Film Review: Hero (2019)

Kicking off this year’s Russian Resurrection Film FestivalHero is a “spy-thriller” about Russian sleeper cells all over the world awaiting instructions from a shadowy government agency. The film follows Andrey (Alexander Petrov), a member of a group known as ‘Youth’ who receives a call from his dead father alerting him of the danger he will soon be facing as a team of unnamed red-shirts begin to hunt him down for as yet unknown reasons. He out-manoeuvers one such adversary and inexplicably appears to segue himself from Vienna, Austria to Cologne, Germany in a day to find fellow Youth member Masha (Svetlana Khodchenkova).
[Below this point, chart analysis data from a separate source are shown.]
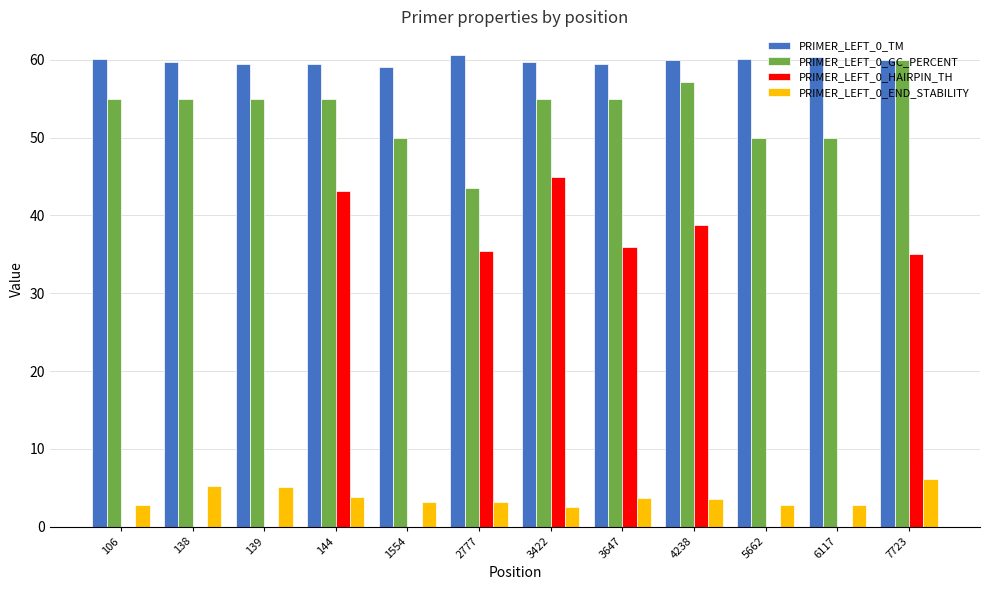

What are all the series names shown in the legend?

PRIMER_LEFT_0_TM, PRIMER_LEFT_0_GC_PERCENT, PRIMER_LEFT_0_HAIRPIN_TH, PRIMER_LEFT_0_END_STABILITY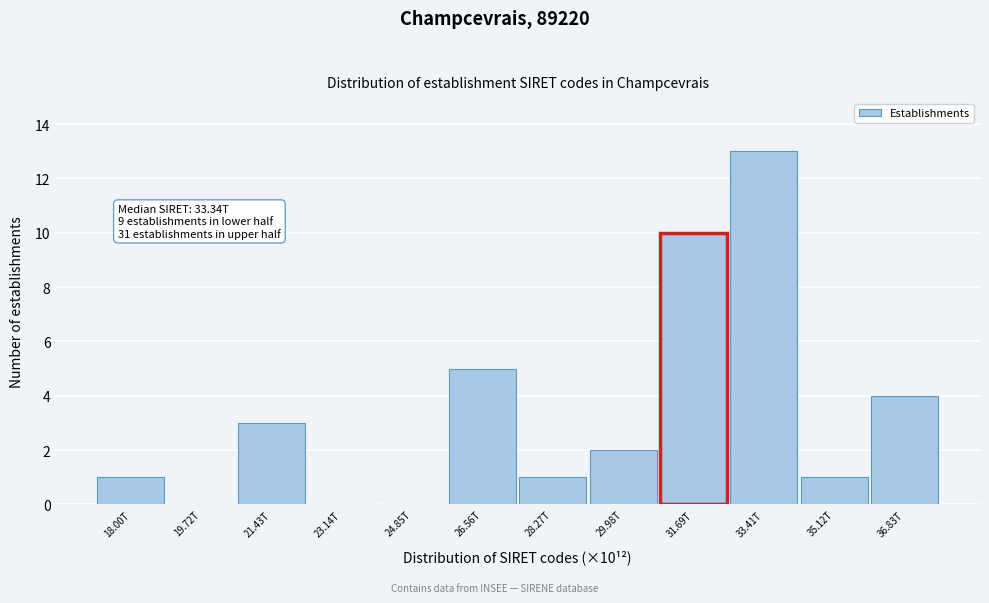

Reading left to right, list all the values displayed in this chart.

18.00T=1	19.72T=0	21.43T=3	23.14T=0	24.85T=0	26.56T=5	28.27T=1	29.98T=2	31.69T=10	33.41T=13	35.12T=1	36.83T=4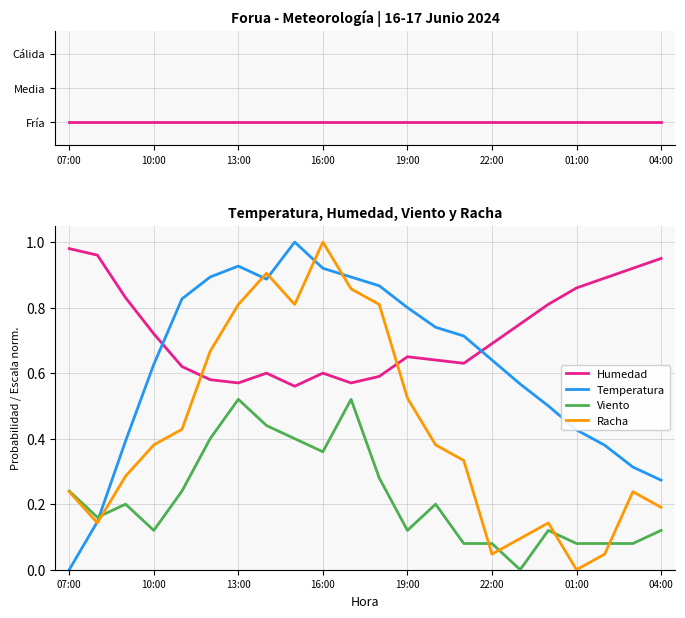

True or false: Humedad and Viento cross at least once.

False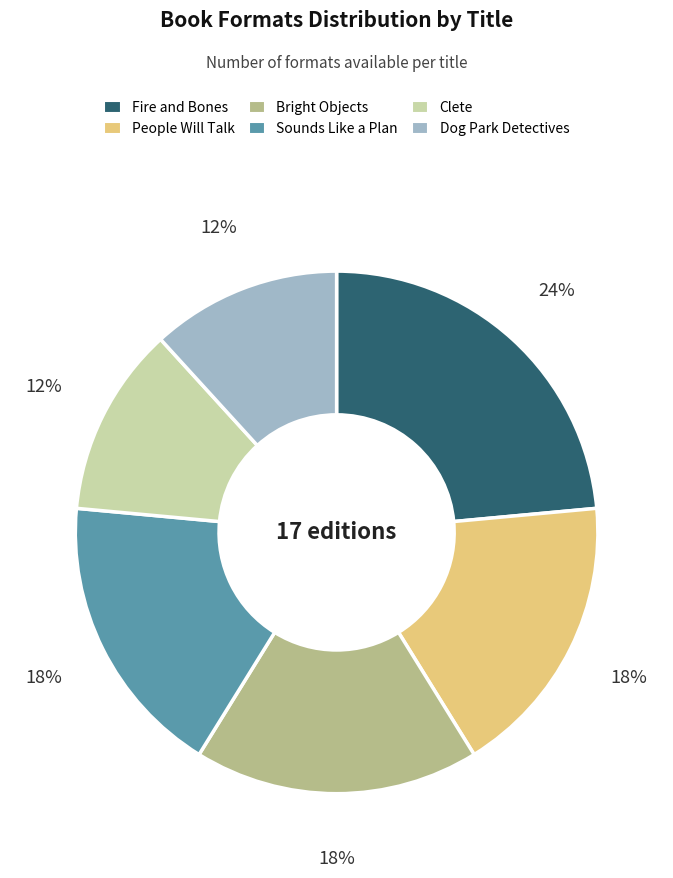

To the nearest percent, what is the difference between the largest and smallest slice percentages?

12%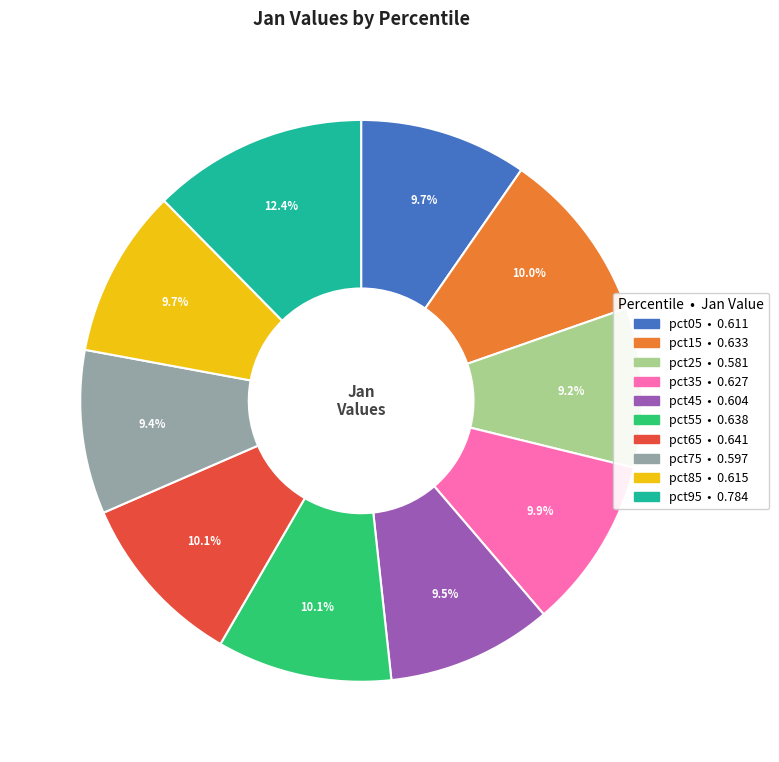

To the nearest percent, what percentage of the pie is pct35?

10%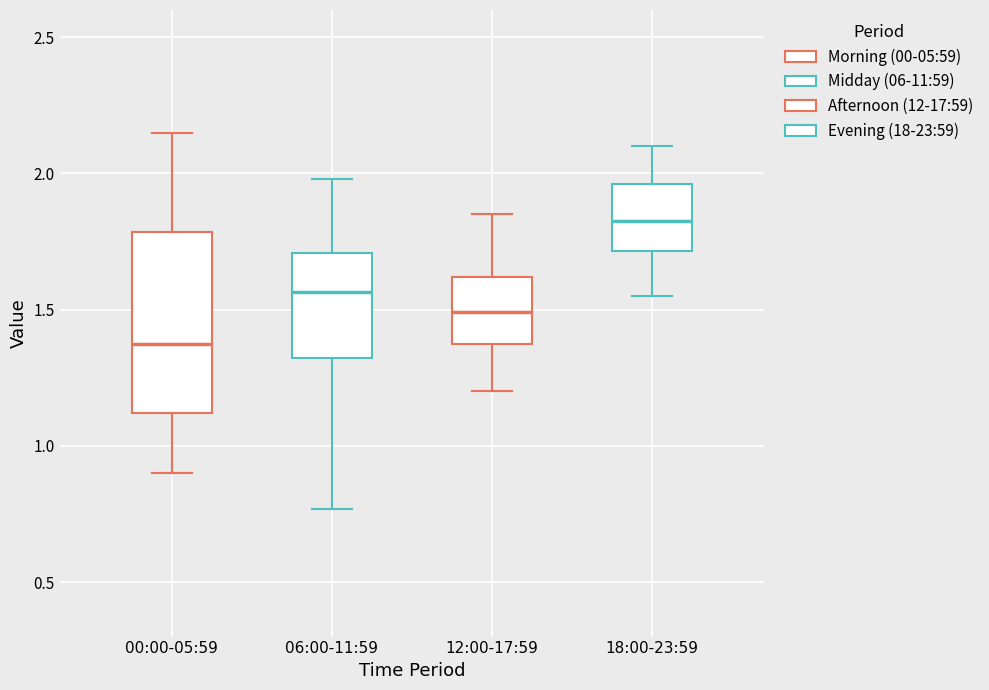

Where does the lower whisker of the box for 06:00-11:59 end on the y-axis? The values are not printed on the chart, so give them approximately, as read against the axis.

0.75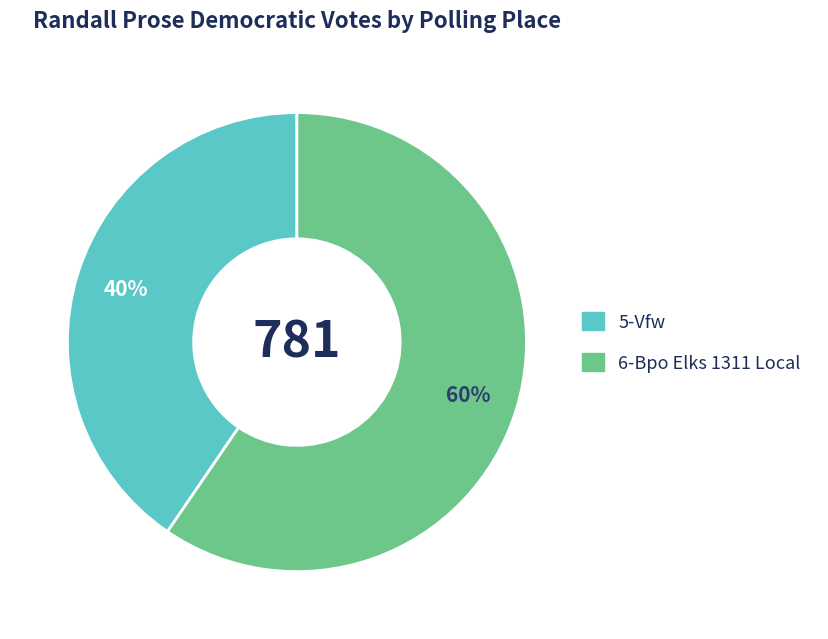

Does 5-Vfw represent more than half of the total?

No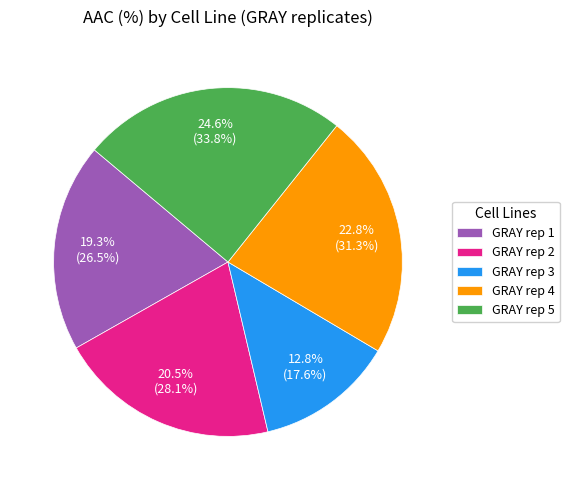

How many slices are in this pie chart?

5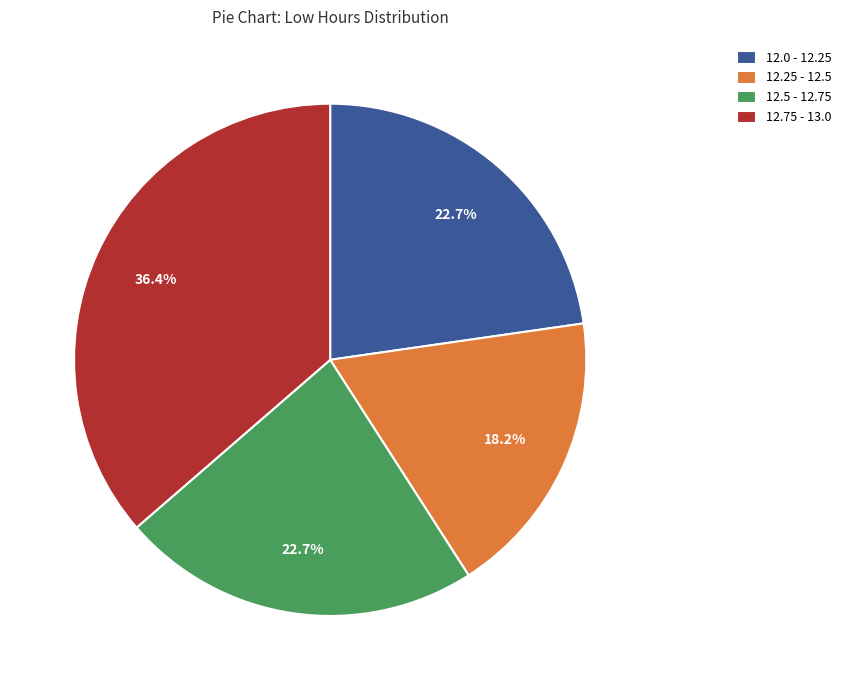

Which slice is the smallest?

12.25 - 12.5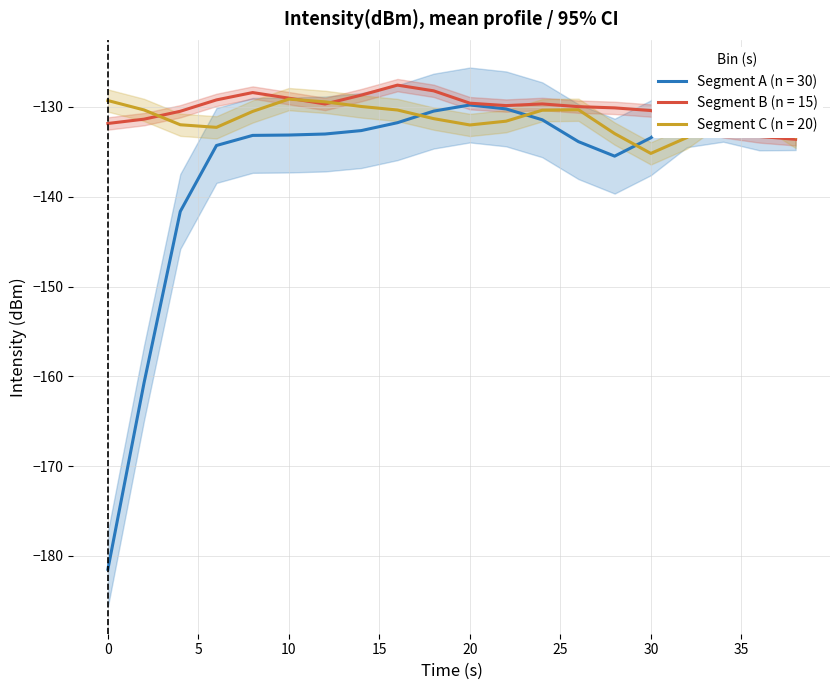

Which series ends up on top after the final intersection of Segment A (n = 30) and Segment B (n = 15)?

Segment A (n = 30)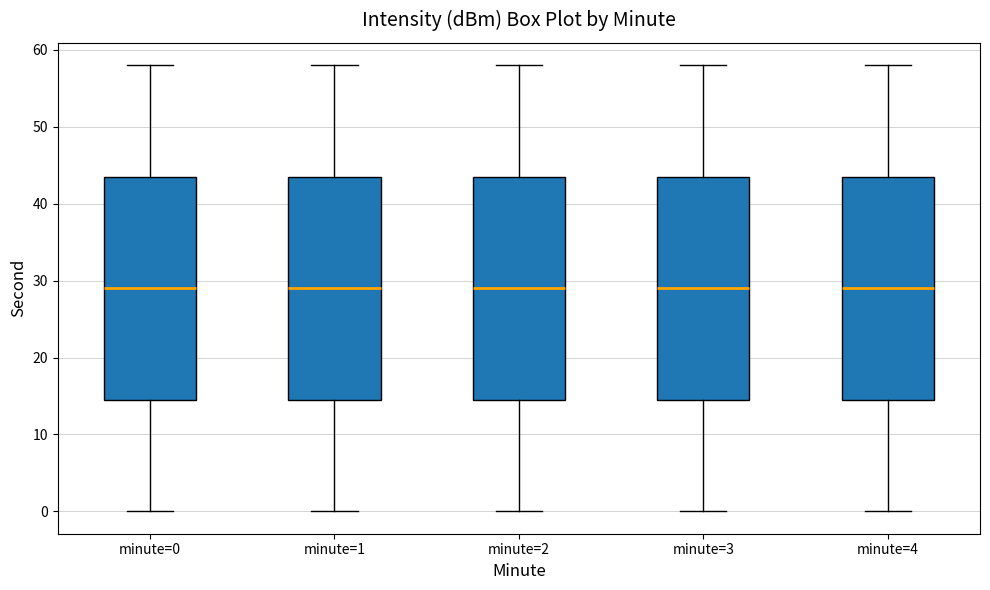

Reading left to right, transcribe this box plot: for each box, give where its median line is, the range the box spans, and where its two whiskers end, as read against the y-axis. The values are not printed on the chart, so give them approximately, as read against the axis.

minute=0: median 29, box 15 to 44, whiskers 0 to 58
minute=1: median 29, box 15 to 44, whiskers 0 to 58
minute=2: median 29, box 15 to 44, whiskers 0 to 58
minute=3: median 29, box 15 to 44, whiskers 0 to 58
minute=4: median 29, box 15 to 44, whiskers 0 to 58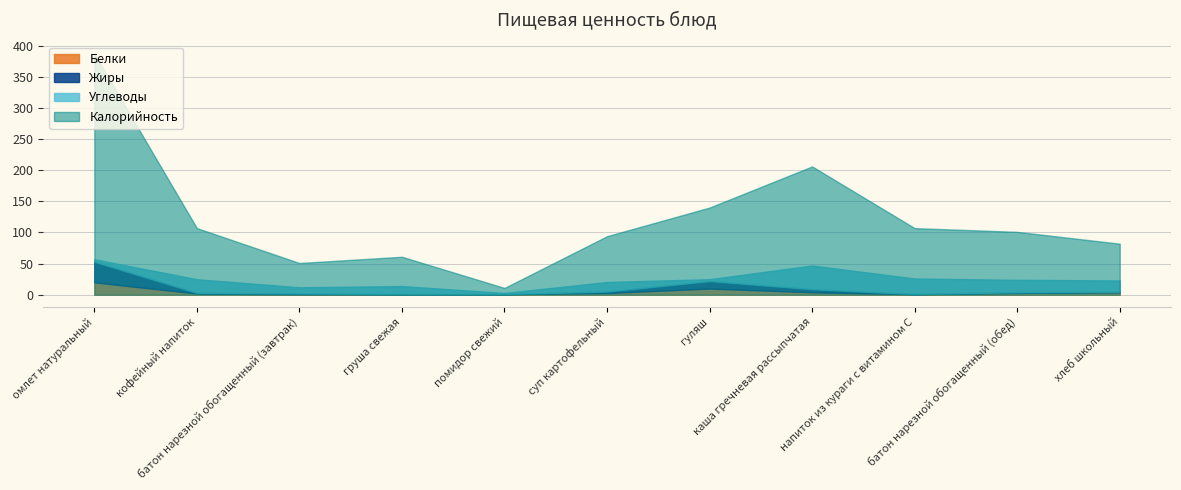

Is it true that Жиры equals -18.3 at помидор свежий?

False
And so begins a cat and mouse as confusing as it is ridiculous, with plots so frequently introduced and abandoned it’s hard not to find the entire film laughable. Svetlana Khodchenkova has a certain amount of crossover appeal, having featured in Tinker Tailer Soldier Spy and Wolverine, and offers the only clue as to the potential seriousness of the film, without which audiences could be forgiven for thinking they’re watching a big-budget B-grade TV adaptation of a spy thriller.

The film’s writer Nikolay Kulikov has confused plot-twists with smart story telling, introducing and abandoning plot-lines as frequently as Tommy Wiseau, changing from an action spy film to a heist movie complete with non-linear story-telling, and then back again as if nothing had happened, and flipping the motives of the main characters so frequently this reviewer isn’t at all certain whether the good guys won or lost in the end. Director Karen Oganesyan has done a commendable job at imitating a big-budget Hollywood blockbuster with huge sweeping location shots, tight hand-to-hand combat sequences and a strangely beautiful but out of place rom-com sequence inside an inflating hot-air balloon which appears in the film completely out of nowhere and features such a ridiculous amount of rolling around that, following this scene, the whole film could almost be interpreted as a parody.

There’s a subset within cult films often referred to as the “so-bad it’s good” genre, which can feature homages to particular genre films à‎ la Quentin Tarantino and Rodriguez’s Grindhouse double of 2007, or films which have an inexplicable appeal unto themselves such as Tommy Wiseau’s 2003 classic The Room. I’m not certain which category this film fits into, but when viewed through the lens of a “so-bad it’s good” film, it can actually be funny and enjoyable. That’s not to say Hero is a good film, it’s just not, but it is an enjoyable, if lengthy, film audiences could laugh at (not with).

Hero screens as part of the Russian Resurrection Film Festival from 8th to 17th November.